それからと言うもの魔法と剣術を一心不乱に鍛えました、オズワルドに会うために。父の部隊の人たちに鍛えてもらいました。私には回復魔法の才能の他に剣の才能と魔法の才能もあったようでメキメキと強くなり、今ではお父様以外には負けることは無くなりました。それでもお父様に一撃を入れることが出来ないのが現状です。たまに冒険者ギルドまで足を運んで強者と剣を交えるのですが勝ってしまいます。

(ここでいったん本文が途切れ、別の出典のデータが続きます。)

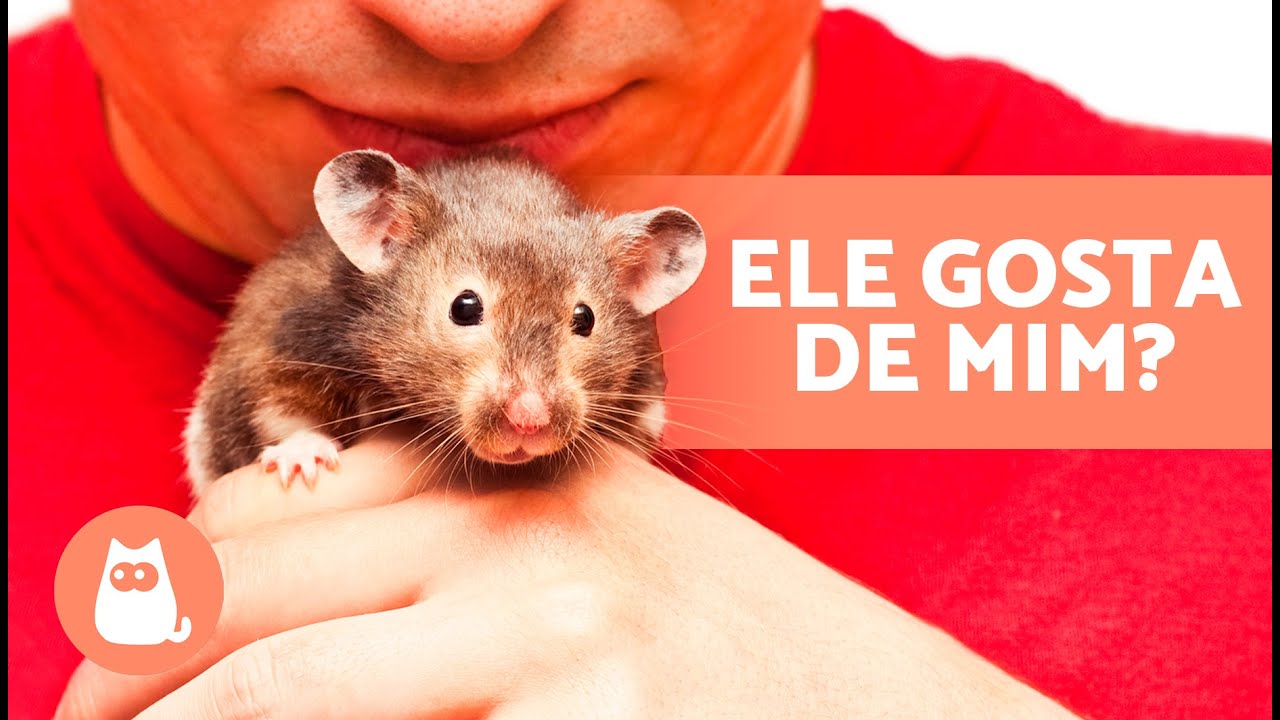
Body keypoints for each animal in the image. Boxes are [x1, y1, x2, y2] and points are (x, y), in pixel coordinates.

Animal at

私は何が足りなくてお父様に一撃を入れることが出来ないのだろう。


私は今日もその悩みでため息をつくことが日課になってしまっています。


私は自分の部屋で専属のメイドにお茶を入れてもらいながら独り言を呟いた。


「どうすれば一撃を入れられるのでしょう」


独り言を聞いて可笑しそうに笑う専属のメイド。


「ちょっとなんで笑うのよサリー、人が真剣に悩んでいるのに」

サリーはお茶をいれると私のテーブルの上に置くと答えた。

「すいません。ですがクリスお嬢様のお年頃での悩み事といえば意中の男性にどう振り向いてもらえるかやいい所にどうやったらお嫁に行けるかですよ。どうしたらお父上に一撃入れられるかなど悩んでいるのはお嬢様ぐらいですよ」

「まあ確かに普通はそうね」

私はお茶を口に含んだ。お茶は適温で香りも漂って中々のものだった。

「サリーあなたまた腕を上げましたね」

「えへへへへ、分かる」

サリーは笑みを浮かべて昔みたいに砕けた口調になった。たまに昔の口調が出てくる。私は気にしないのだが他の人たちは結構気にするのだ。確かにメイドと主だから砕けた口調は問題になるわね。

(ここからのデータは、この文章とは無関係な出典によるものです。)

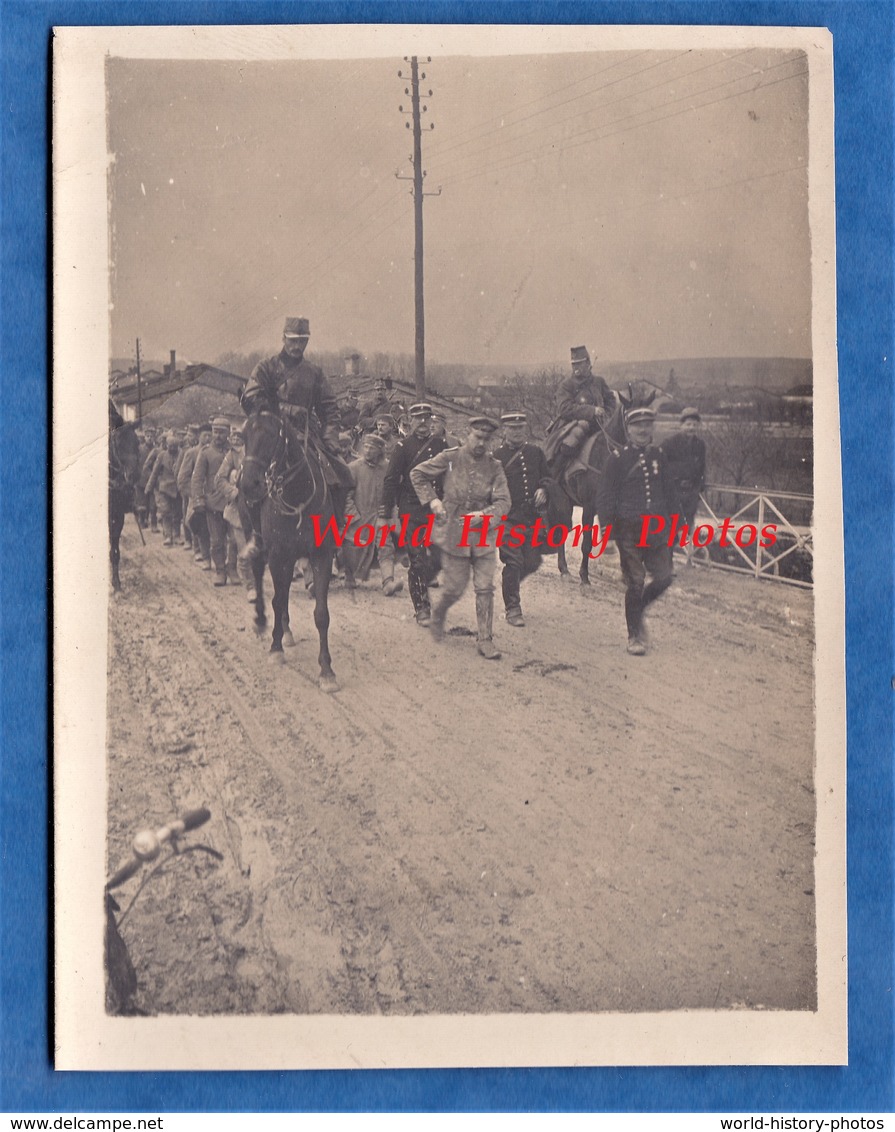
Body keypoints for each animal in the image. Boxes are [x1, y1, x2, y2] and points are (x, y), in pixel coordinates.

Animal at [239, 407, 341, 688]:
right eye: (244, 436)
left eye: (272, 436)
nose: (248, 484)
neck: (297, 496)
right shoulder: (277, 555)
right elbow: (277, 599)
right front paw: (276, 649)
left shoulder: (321, 555)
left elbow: (321, 613)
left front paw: (326, 670)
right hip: (262, 545)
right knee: (262, 576)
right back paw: (263, 622)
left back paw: (285, 631)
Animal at [545, 398, 629, 588]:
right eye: (631, 417)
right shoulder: (589, 507)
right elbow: (586, 544)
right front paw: (584, 577)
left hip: (566, 501)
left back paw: (564, 569)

昔から一転して口調が戻った。私はそれがなんだが寂しく悲しいと思ってしまう。

「そう言えばお嬢様冒険者ギルドに強者が来たと言う話を聞きました」

私はサリーに頼んで冒険者ギルドに強者が来たら報告するように頼んだのだ。あまり収穫はありませんけど。

「そうあまり期待しないで行ってみるわ」

私はそう言ってお茶を飲み干した。